Sabiendo que no podría evitarlo de ningún modo, se preparó para el encontronazo que no podía dejar de producirse, repartió el peso de su cuerpo afirmándose sobre ambas piernas, dobló las rodillas y esperó para tratar de desviar la fuerza del impacto en cuanto se produjera.

Curiosamente, su primer y único pensamiento antes de que aquella máquina de matar se le echara encima fue: «Max tenía razón. Resulta que estoy en peligro».

Luego ya no le dio tiempo a pensar nada más. Sintió el puño del otro en su hombro derecho, como el golpe de un martillo neumático, como la coz de un mulo y, a pesar de su intento de desviar la fuerza como le habían enseñado, no pudo hacer nada salvo volar por los aires convertido en un muñeco de trapo; el brazo se le quedó inútil instantáneamente y el dolor fue tan intenso que apenas si le dio tiempo a nada que no fuera intentar caer lo mejor posible para no romperse la cabeza contra los adoquines y proteger la lengua detrás de los dientes para no cortársela.

El tipo de ataque lo había cogido tan por sorpresa que ni siquiera se le había ocurrido gritar pidiendo ayuda ni probablemente la habría recibido aunque hubiera gritado. El aparcamiento, a pesar de encontrarse en pleno centro, estaba vacío, y la gente, sobre todo en las grandes ciudades, tenía cada vez menos valor para enfrentarse a un peligro que no le afectara directamente.

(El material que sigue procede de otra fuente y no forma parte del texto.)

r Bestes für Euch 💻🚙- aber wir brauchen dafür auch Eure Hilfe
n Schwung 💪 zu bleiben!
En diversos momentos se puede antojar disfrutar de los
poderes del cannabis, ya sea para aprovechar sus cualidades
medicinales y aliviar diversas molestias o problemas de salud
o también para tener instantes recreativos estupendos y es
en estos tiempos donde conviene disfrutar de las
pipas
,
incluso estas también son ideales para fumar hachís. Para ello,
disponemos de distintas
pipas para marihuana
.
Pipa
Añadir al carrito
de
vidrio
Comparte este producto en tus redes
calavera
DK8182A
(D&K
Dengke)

Mientras volaba, antes de caer, trató de que su cuerpo recordara cuál era la posición más ventajosa para descomponer la caída, pero, para su sorpresa, no hizo falta porque, en lugar de darse contra el asfalto como esperaba, lo recogieron los brazos del mismo hombre que acababa de atacarlo y que no podía encontrarse allí, tres metros más lejos. Era sencillamente imposible. Y sin embargo, allí estaba, como un jugador de balonvolea listo para el remate.

Aún atontado por el golpe y el dolor del brazo, oyó una voz suave, sin acento, junto a su oído derecho:

—Ya sabes que no puedes huir, así que no lo intentes.

Se sentía ridículo abrazado por aquella bestia como una novia en brazos de su marido a punto de cruzar el umbral de su nueva casa, pero el extraño no hacía ademán de soltarlo y se había puesto de nuevo en marcha, caminando como si no tuviera que hacer ningún esfuerzo para llevarlo en vilo.

—¿Qué quieres de mí? —preguntó.

—Nada. Lena quiere algo.

—¿Lena? ¿Está aquí, en Viena? —Trató de ponerse de pie y empezó a forcejear y a patalear como si tuviera dos años y un adulto lo llevara a alguna parte contra su voluntad, pero el hombre siguió caminando, sin soltarlo. Aún no podía mover el brazo y le seguía doliendo horriblemente, pero no quería continuar en brazos de aquella bestia.

—Vas a ir a verla.

—¿Adónde? ¿Dónde está?

—No necesitas saber más por el momento.

A pesar de lo absurdo de la situación, Daniel consiguió relajarse lo suficiente como para volver a pensar. Si aquel tipo decía la verdad y lo llevaba a ver a Lena, lo demás tenía una importancia secundaria. Ya había acabado el servicio militar y era libre de ir a donde quisiera, de modo que, por ese lado, no iba a tener ningún problema.